# SOURCE RECORDS
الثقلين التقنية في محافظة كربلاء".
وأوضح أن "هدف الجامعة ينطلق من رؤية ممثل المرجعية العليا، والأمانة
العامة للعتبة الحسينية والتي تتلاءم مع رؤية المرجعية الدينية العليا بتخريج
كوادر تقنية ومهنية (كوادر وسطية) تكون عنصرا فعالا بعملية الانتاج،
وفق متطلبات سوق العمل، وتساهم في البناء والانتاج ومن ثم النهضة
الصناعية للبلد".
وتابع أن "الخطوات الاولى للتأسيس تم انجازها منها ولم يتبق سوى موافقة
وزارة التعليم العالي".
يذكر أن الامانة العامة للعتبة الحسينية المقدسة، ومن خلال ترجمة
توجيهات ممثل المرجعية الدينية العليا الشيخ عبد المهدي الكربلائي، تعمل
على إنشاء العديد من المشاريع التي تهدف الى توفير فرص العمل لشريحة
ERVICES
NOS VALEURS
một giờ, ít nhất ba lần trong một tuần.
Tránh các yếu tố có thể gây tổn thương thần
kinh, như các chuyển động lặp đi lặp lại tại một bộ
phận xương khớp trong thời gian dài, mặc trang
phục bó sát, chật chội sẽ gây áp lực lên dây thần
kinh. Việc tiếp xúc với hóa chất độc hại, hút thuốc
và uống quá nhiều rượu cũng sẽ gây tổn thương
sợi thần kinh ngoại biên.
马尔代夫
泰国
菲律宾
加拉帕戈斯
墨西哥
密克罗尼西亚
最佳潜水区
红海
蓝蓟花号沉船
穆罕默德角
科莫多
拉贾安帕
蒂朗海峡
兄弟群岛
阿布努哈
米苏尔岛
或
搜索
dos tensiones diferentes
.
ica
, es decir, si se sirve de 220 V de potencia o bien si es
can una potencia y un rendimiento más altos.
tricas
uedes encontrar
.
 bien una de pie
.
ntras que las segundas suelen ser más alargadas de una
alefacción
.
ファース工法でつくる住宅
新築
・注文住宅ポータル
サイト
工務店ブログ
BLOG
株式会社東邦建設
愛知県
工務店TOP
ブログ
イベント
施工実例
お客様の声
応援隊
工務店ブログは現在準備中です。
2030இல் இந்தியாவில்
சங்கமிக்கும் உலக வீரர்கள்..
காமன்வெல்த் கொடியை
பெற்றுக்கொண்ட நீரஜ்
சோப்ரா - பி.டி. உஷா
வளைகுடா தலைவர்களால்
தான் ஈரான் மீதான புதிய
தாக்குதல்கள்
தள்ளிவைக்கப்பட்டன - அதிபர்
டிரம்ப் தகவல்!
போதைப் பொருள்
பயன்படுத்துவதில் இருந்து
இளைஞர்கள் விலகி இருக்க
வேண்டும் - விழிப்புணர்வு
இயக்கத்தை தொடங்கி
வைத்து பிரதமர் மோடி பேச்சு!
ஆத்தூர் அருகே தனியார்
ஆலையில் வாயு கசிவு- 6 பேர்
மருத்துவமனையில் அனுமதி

# TO DO
Transcribe the records in full, so that each line reads exactly as before.

# COMPLETED TASK
الثقلين التقنية في محافظة كربلاء".
وأوضح أن "هدف الجامعة ينطلق من رؤية ممثل المرجعية العليا، والأمانة
العامة للعتبة الحسينية والتي تتلاءم مع رؤية المرجعية الدينية العليا بتخريج
كوادر تقنية ومهنية (كوادر وسطية) تكون عنصرا فعالا بعملية الانتاج،
وفق متطلبات سوق العمل، وتساهم في البناء والانتاج ومن ثم النهضة
الصناعية للبلد".
وتابع أن "الخطوات الاولى للتأسيس تم انجازها منها ولم يتبق سوى موافقة
وزارة التعليم العالي".
يذكر أن الامانة العامة للعتبة الحسينية المقدسة، ومن خلال ترجمة
توجيهات ممثل المرجعية الدينية العليا الشيخ عبد المهدي الكربلائي، تعمل
على إنشاء العديد من المشاريع التي تهدف الى توفير فرص العمل لشريحة
ERVICES
NOS VALEURS
một giờ, ít nhất ba lần trong một tuần.
Tránh các yếu tố có thể gây tổn thương thần
kinh, như các chuyển động lặp đi lặp lại tại một bộ
phận xương khớp trong thời gian dài, mặc trang
phục bó sát, chật chội sẽ gây áp lực lên dây thần
kinh. Việc tiếp xúc với hóa chất độc hại, hút thuốc
và uống quá nhiều rượu cũng sẽ gây tổn thương
sợi thần kinh ngoại biên.
马尔代夫
泰国
菲律宾
加拉帕戈斯
墨西哥
密克罗尼西亚
最佳潜水区
红海
蓝蓟花号沉船
穆罕默德角
科莫多
拉贾安帕
蒂朗海峡
兄弟群岛
阿布努哈
米苏尔岛
或
搜索
dos tensiones diferentes
.
ica
, es decir, si se sirve de 220 V de potencia o bien si es
can una potencia y un rendimiento más altos.
tricas
uedes encontrar
.
 bien una de pie
.
ntras que las segundas suelen ser más alargadas de una
alefacción
.
ファース工法でつくる住宅
新築
・注文住宅ポータル
サイト
工務店ブログ
BLOG
株式会社東邦建設
愛知県
工務店TOP
ブログ
イベント
施工実例
お客様の声
応援隊
工務店ブログは現在準備中です。
2030இல் இந்தியாவில்
சங்கமிக்கும் உலக வீரர்கள்..
காமன்வெல்த் கொடியை
பெற்றுக்கொண்ட நீரஜ்
சோப்ரா - பி.டி. உஷா
வளைகுடா தலைவர்களால்
தான் ஈரான் மீதான புதிய
தாக்குதல்கள்
தள்ளிவைக்கப்பட்டன - அதிபர்
டிரம்ப் தகவல்!
போதைப் பொருள்
பயன்படுத்துவதில் இருந்து
இளைஞர்கள் விலகி இருக்க
வேண்டும் - விழிப்புணர்வு
இயக்கத்தை தொடங்கி
வைத்து பிரதமர் மோடி பேச்சு!
ஆத்தூர் அருகே தனியார்
ஆலையில் வாயு கசிவு- 6 பேர்
மருத்துவமனையில் அனுமதி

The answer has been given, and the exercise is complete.